Each stay in Marsala, no matter how short it is, can not be imagined without visiting the famous “Florio” winery. Florio is one of the oldest wine companies in Marsala and the history of wine in this city is interwoven with the history of this company. The Winery was established in far-off 1833 by Vincenzo Florio, who was the first Italian entrepreneur to be passionate about the production of Marsala wine.

Nowadays the Marsala Florio production still occurs here, even though a part of the historical cellars have been restored and available to be visited by those who want to discover the world of this famous wine. The cellars are easy to reach and they can be visited all year round.

The tour begins with eight gigantic vats, made at the end of the 19th century and still used for ageing marsala, and continues through different rooms and numerous aspects of historical interest to the actual Cellar, where about 5.500.000 litres of Marsala are kept in silence and peaceful stillness.

Finally, no Marsala visit is complete without a side trip to nearby Mozia. Take a ferry to the island and begin your tour at the museum. The facility provides valuable information that will help you gain a better appreciation of the ruins and the historical significance of the area.

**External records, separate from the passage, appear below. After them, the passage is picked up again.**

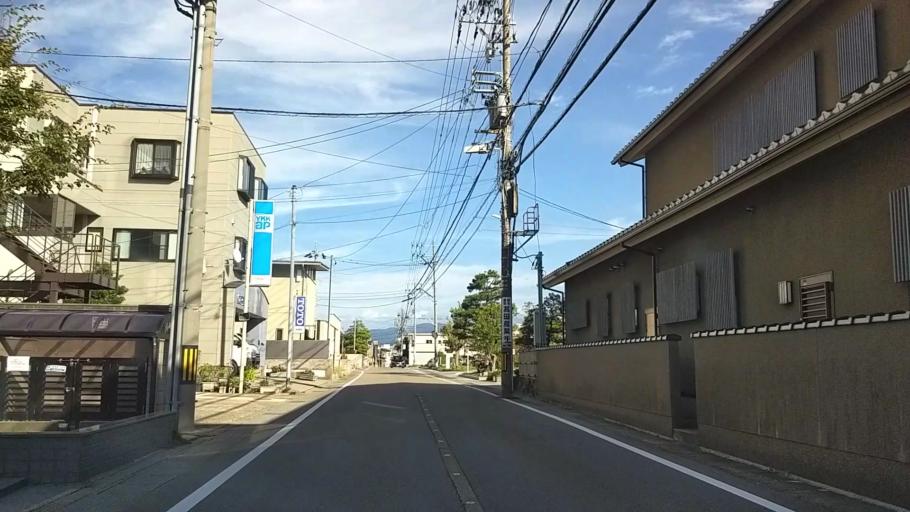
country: JP
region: Ishikawa
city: Kanazawa-shi
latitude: 36.5762
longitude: 136.6366
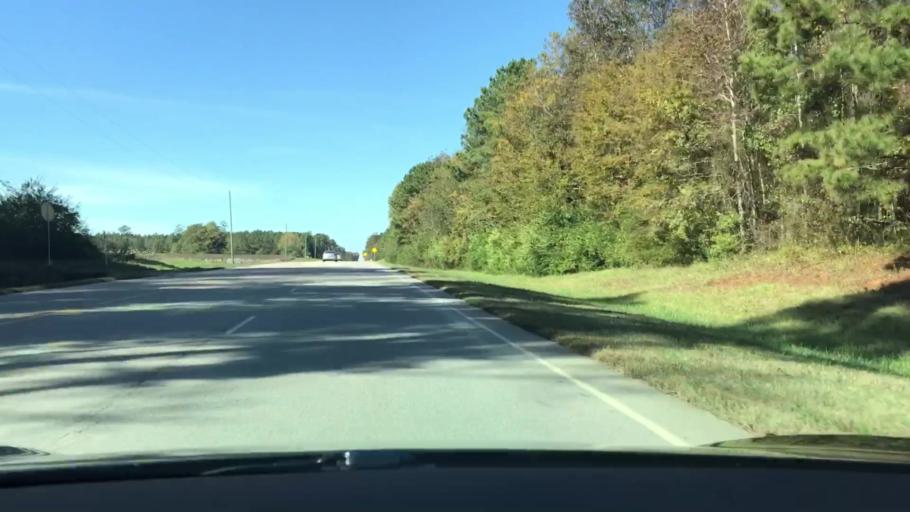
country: US
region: Georgia
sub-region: Warren County
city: Firing Range
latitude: 33.4797
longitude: -82.7481
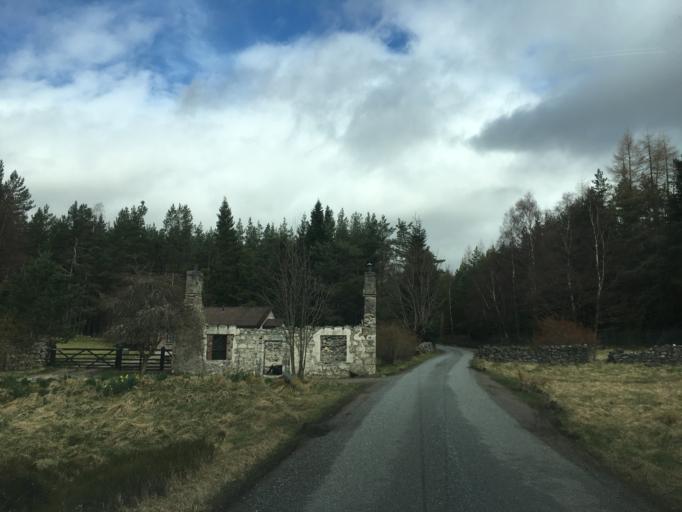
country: GB
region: Scotland
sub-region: Highland
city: Kingussie
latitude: 57.1007
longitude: -3.9213
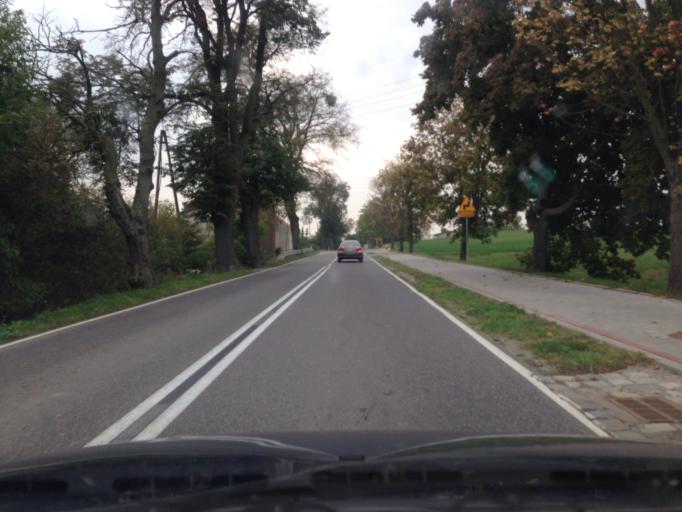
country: PL
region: Pomeranian Voivodeship
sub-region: Powiat kwidzynski
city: Kwidzyn
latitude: 53.7733
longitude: 18.9514
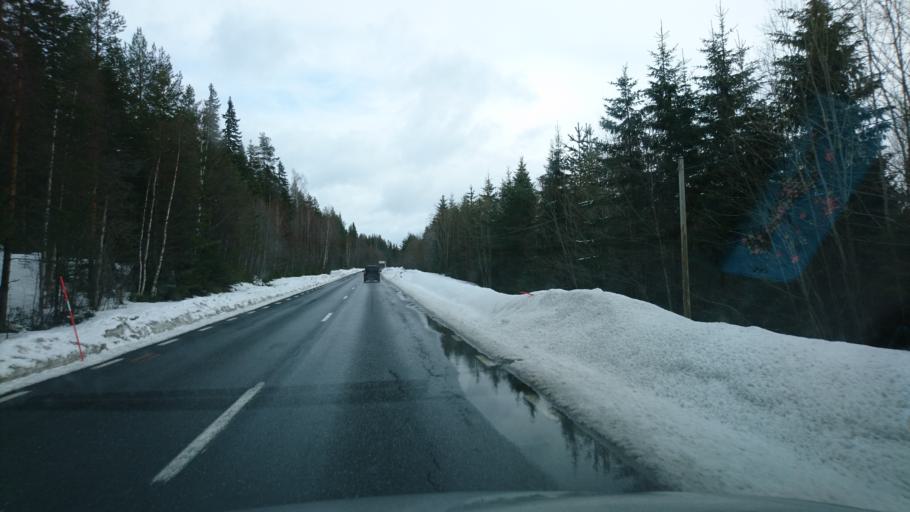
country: SE
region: Vaesternorrland
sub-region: Solleftea Kommun
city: Solleftea
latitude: 63.0471
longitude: 17.0611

Some of the items on display include a vast exhibit of terracotta masks and funeral stele but the main attraction remains to be the 5th century Greek marble statue known as Giovanetto di Mozia or the Youth of Mozia. From the museum, bring along a copy of the island map and simply wander around. Follow one of the many footpaths, consult your map and you will soon have a pretty good idea of what the sprawling ruins represent.

Also, don’t miss the salt pans and their windmills on the shore of Mozia and do not forget to pass by Museo del Sale if you want to check out how a windmill looks from the inside.